Opal.queue(function(Opal) {/* Generated by Opal 1.3.2 */
  var $nesting = [], nil = Opal.nil, $klass = Opal.klass, $def = Opal.def;

  return (function($base, $super) {
    var self = $klass($base, $super, 'A');


    return $def(self, '$x', function $$x() {

      return nil
    }, 0)
  })($nesting[0], null)
});

Therefore we skip one variable more. And while some JS minifiers may find this thing and optimize it out itself, some don't

Conclusion

After this patchset is merged, Opal will produce much cleaner code with much lesser complexity that you can read much easier without knowledge of how Opal actually works under the hood. If you know Ruby, you are likely to know what $super means in this particular code (if you don't, it means a superclass, which A doesn't have set). So, to conclude. What are the total gains from this entire patchset?

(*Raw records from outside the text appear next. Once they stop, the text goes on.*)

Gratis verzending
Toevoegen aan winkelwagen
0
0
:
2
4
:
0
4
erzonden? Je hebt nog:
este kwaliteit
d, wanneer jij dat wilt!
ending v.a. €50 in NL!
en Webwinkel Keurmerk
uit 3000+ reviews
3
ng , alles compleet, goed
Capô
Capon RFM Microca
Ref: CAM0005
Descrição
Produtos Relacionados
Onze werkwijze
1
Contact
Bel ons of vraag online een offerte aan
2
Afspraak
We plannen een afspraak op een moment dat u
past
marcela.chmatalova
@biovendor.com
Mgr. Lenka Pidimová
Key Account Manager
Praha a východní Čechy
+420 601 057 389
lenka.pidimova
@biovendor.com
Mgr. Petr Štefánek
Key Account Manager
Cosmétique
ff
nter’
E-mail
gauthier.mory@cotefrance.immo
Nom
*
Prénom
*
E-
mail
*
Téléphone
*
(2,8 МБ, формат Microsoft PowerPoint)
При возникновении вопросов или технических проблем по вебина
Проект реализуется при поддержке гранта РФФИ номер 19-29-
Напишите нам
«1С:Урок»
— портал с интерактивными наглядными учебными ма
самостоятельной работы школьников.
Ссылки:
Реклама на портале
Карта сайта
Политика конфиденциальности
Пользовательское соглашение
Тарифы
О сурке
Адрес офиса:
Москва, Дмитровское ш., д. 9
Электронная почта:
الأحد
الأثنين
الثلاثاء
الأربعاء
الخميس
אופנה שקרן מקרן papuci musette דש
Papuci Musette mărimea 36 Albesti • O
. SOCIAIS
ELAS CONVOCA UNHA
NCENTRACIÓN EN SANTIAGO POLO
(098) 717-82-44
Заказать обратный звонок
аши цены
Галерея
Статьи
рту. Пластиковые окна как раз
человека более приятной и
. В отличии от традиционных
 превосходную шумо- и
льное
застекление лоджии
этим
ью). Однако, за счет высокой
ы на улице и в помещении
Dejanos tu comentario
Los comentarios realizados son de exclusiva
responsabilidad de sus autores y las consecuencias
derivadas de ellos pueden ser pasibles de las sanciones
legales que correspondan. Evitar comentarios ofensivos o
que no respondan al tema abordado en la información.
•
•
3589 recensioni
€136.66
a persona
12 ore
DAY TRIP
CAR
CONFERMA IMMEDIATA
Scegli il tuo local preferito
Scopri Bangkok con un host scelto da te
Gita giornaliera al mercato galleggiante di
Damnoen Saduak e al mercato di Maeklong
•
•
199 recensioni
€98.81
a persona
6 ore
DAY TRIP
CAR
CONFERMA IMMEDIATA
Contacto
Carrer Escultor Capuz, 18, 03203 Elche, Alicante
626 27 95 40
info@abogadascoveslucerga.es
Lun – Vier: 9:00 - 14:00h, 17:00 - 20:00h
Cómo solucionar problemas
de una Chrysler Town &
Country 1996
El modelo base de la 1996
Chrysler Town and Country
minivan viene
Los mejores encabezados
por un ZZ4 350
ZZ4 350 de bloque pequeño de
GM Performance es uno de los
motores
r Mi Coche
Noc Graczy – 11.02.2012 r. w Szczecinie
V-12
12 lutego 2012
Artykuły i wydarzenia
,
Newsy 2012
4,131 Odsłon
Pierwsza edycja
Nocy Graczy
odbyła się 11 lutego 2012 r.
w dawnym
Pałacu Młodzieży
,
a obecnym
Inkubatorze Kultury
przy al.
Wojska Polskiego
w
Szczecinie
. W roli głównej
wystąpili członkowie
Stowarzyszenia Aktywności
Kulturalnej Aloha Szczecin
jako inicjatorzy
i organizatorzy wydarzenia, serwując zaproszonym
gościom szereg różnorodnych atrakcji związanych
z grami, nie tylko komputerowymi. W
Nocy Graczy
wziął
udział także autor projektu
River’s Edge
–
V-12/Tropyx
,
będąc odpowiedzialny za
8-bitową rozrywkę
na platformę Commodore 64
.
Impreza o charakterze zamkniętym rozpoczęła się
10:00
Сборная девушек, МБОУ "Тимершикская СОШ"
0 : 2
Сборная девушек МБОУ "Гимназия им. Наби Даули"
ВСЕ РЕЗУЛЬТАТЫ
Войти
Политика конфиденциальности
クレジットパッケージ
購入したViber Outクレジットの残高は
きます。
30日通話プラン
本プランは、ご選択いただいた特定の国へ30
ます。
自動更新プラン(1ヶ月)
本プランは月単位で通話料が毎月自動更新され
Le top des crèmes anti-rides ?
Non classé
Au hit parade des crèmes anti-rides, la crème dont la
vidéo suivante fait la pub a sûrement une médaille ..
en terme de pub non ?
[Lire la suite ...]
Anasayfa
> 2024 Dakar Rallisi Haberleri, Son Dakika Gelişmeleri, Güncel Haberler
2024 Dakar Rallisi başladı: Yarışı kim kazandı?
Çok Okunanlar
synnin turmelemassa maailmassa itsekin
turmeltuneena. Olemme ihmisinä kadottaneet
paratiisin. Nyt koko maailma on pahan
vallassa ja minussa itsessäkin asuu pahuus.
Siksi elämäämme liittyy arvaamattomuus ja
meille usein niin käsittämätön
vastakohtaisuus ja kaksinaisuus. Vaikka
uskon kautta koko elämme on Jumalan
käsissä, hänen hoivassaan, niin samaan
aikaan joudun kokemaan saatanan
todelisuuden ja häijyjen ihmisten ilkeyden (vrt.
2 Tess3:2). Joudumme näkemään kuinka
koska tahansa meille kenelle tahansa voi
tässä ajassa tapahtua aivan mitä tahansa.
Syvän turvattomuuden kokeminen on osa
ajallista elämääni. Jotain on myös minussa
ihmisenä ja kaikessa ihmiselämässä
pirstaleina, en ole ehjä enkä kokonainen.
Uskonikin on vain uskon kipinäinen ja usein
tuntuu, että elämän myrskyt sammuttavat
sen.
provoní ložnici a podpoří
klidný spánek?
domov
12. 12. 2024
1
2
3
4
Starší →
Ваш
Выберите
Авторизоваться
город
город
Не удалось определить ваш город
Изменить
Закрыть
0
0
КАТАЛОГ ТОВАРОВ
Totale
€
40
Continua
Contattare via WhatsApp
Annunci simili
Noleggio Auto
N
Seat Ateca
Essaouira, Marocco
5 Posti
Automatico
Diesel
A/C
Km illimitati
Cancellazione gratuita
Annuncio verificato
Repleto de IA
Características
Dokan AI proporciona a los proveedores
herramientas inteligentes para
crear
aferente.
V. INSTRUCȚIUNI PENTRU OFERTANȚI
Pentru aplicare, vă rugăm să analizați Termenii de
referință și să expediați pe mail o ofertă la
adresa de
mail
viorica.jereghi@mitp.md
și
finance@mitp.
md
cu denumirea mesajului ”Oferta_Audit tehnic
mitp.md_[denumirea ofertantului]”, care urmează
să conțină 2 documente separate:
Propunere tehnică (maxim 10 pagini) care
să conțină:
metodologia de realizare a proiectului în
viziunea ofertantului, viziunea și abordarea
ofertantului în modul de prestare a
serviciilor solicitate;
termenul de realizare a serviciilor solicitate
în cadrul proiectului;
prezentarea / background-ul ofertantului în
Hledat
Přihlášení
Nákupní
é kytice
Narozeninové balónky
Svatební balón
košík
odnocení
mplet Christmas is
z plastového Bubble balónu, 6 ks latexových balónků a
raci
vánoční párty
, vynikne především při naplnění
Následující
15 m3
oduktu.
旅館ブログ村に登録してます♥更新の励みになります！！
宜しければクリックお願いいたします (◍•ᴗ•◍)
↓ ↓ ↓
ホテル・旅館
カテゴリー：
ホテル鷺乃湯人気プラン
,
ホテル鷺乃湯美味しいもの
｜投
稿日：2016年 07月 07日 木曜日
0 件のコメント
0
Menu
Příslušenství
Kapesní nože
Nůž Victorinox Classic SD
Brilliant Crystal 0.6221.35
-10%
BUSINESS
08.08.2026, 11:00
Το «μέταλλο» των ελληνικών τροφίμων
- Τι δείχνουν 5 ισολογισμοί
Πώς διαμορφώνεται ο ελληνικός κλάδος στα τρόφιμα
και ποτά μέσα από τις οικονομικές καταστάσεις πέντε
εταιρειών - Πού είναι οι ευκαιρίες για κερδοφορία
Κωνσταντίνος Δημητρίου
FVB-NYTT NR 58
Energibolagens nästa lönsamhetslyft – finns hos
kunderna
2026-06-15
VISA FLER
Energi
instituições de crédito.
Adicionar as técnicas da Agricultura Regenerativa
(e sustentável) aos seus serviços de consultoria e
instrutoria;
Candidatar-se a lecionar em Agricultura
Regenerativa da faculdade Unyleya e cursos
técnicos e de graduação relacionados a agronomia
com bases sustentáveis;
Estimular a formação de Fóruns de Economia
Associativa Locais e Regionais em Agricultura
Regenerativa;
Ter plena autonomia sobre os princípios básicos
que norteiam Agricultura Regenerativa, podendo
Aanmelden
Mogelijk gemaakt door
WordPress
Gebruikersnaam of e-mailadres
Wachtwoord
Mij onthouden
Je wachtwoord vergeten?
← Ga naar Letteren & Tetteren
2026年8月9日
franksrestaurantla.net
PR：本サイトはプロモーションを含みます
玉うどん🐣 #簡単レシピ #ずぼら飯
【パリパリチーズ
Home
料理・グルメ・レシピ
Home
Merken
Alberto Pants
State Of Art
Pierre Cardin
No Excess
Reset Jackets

Comparison of the Asciidoctor (a real-life Opal application) compile and run:
                  Compile time: 6.073 -> 5.956 (change: -1.92%)
                      Run time: 0.284 -> 0.269 (change: -5.46%)
                   Bundle size: 5259054 -> 4781496 (change: -9.08%)
          Minified bundle size: 1264953 -> 1026844 (change: -18.82%)
            Mangled & minified: 812275 -> 715972 (change: -11.86%)

Of course - the numbers will depend on what you compile with Opal and how you minimize (or not). I tried compiling Opal-Parser and the size numbers reached about 15%. And you will get about 5% better performance (note - the performance gains are computed on a non-minified bundle, so if you minify you may get even better performance gains).

This doesn't end the optimization efforts we have - there are still some ideas that weren't realized in this patchset.

This patchset is located here. If you are interested in writing compilers, reading the source code of Opal compiler may prove useful - it's relatively lightweight, well organized and it's all Ruby! All despite the fact, that Ruby is one of the hardest to parse programming languages in existence (if not the hardest) - all lexing and parsing happens in a wonderful parser library which is also used by RuboCop and many other gems!